AIM OF THE EXERCISE — Exactly the lines below starting at the line with "we cannot ship" and ending at the line with "eing verified. Anyone" are wanted, with both ends included. Leave out the pictures and add no other lines.

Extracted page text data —
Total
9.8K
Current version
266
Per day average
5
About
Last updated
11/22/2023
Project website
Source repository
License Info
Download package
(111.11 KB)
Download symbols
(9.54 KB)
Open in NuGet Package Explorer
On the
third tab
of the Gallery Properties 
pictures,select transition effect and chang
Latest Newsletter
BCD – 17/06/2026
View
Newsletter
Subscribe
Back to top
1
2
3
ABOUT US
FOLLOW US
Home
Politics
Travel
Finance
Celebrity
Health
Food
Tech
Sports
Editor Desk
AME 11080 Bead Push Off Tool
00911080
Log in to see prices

--

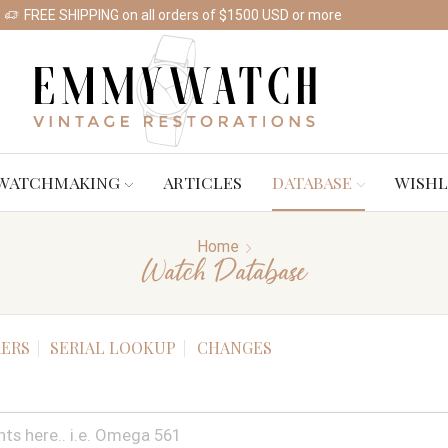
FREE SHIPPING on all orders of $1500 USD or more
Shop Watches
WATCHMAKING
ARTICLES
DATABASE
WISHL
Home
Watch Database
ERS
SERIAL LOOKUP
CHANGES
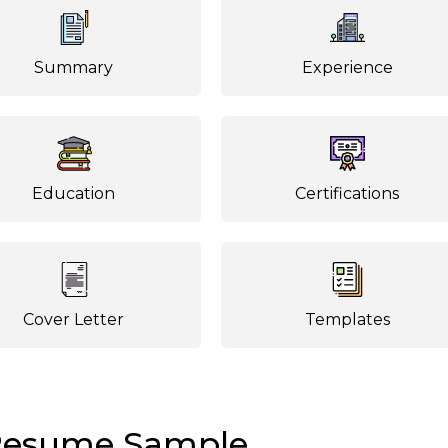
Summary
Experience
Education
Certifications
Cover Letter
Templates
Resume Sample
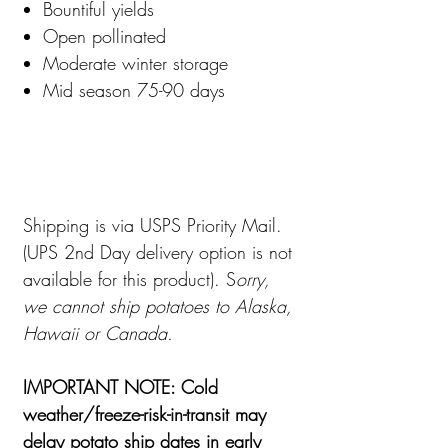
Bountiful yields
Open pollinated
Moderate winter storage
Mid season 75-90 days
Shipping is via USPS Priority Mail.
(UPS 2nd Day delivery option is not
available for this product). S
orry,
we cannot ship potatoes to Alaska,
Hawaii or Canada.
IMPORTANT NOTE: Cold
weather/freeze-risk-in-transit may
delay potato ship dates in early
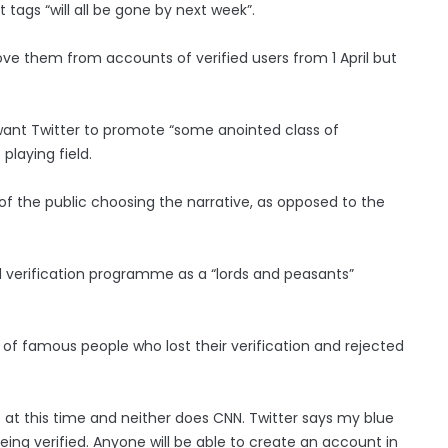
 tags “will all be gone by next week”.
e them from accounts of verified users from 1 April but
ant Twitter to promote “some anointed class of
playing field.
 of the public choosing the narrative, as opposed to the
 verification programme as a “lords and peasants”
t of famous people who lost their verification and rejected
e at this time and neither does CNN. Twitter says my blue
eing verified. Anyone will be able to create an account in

SOLUTION TO THIS EXERCISE —
we cannot ship potatoes to Alaska,
Hawaii or Canada.
IMPORTANT NOTE: Cold
weather/freeze-risk-in-transit may
delay potato ship dates in early
 tags “will all be gone by next week”.
e them from accounts of verified users from 1 April but
ant Twitter to promote “some anointed class of
playing field.
 of the public choosing the narrative, as opposed to the
 verification programme as a “lords and peasants”
t of famous people who lost their verification and rejected
e at this time and neither does CNN. Twitter says my blue
eing verified. Anyone will be able to create an account in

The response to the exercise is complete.